Comenzaron a caminar en silencio, grabando sus pisadas en el inmaculado suelo nevado, señal inequívoca de que Steiner tenía razón. Nadie visitaba el parque en aquella época.

El frío era intenso aquella mañana y una nube de vaho precedía el camino de los cuatro hombres que guarecían sus manos en los bolsillos de sus abrigos y procuraban esconder sus cuellos en las alzadas solapas. El lago distaba casi dos kilómetros de la entrada y la espesa capa de nieve amenazaba con helarle los pies, sobre todo al padre Schmaikel, cuya indumentaria era la menos adecuada para aquella caminata. El hombre estaba habituado a vivir en el interior de los muros del seminario y su descuidado y sucinto vestuario no preveía ninguna excursión.

Helschmit estaba preocupado por el veterano sacerdote, dirigiéndole continuas miradas ante el temor de que el hombre no pudiera continuar, conocedor de las dolencias que le aquejaban. Sin embargo, éste no demostraba síntoma alguno de que el frío afectara a su vitalidad. Tenía la mirada clavada intensamente en las arboledas que bordeaban el lago y que, poco a poco, se aproximaban.

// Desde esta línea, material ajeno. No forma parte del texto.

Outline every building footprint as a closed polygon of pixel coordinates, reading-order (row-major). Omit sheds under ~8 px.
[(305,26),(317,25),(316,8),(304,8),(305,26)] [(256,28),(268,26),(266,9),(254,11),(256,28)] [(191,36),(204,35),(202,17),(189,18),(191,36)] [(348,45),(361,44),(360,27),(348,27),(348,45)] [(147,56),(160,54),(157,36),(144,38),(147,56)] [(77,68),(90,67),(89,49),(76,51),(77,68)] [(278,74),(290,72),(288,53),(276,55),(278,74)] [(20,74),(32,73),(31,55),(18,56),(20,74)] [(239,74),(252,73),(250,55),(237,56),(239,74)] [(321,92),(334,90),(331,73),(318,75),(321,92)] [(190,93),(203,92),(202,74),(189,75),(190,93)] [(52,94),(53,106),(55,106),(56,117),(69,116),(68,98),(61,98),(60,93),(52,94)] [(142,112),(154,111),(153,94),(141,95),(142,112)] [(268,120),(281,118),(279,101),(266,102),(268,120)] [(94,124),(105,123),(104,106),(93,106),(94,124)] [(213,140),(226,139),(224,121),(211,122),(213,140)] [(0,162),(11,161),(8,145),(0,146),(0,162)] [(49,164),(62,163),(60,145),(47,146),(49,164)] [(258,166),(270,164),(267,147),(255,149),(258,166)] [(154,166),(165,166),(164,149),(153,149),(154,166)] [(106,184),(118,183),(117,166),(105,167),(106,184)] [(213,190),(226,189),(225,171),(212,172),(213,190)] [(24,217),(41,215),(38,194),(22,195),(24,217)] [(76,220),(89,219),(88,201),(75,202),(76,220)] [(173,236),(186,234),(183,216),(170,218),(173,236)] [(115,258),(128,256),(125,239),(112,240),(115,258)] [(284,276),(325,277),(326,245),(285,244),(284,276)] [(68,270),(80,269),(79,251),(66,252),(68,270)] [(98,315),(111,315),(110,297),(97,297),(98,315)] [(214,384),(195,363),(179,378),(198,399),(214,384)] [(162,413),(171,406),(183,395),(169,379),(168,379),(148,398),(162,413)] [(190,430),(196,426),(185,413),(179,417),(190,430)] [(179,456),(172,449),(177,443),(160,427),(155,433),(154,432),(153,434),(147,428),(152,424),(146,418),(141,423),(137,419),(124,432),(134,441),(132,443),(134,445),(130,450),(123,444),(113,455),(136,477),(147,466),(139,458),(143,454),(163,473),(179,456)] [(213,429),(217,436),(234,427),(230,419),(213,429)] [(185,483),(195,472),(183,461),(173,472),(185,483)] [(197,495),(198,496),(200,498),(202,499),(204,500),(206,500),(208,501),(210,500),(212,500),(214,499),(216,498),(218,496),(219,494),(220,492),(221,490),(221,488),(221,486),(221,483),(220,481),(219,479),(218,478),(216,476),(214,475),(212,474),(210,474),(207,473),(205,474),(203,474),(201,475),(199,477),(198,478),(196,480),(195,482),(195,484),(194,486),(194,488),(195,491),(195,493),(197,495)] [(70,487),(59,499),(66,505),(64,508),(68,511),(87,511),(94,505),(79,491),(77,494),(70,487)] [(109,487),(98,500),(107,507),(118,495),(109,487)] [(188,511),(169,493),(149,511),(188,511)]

A escasos cincuenta metros, cuando ya se apreciaba que la superficie del lago se encontraba completamente helada, Steiner se paró repentinamente. Tan sólo Helschmit y Schmaikel detuvieron su marcha para volverse hacia él, sorprendidos por la parada. A pesar del frío ambiente, su rostro aparecía completamente congestionado, reflejando una expresión entre el temor y el asombro. El joven pudo apreciar como gruesas gotas de sudor empezaban a perlar su frente. Volvió la mirada hacia Maier y el padre Siegel con la intención de alertarlos y evitar que se alejaran, pero ambos se encontraban a escasos metros de ellos, tan rígidos como Steiner y con su mirada clavada también en el ya cercano lago. Le sorprendió la expresión de satisfacción que encontró en el rostro del padre Schmaikel.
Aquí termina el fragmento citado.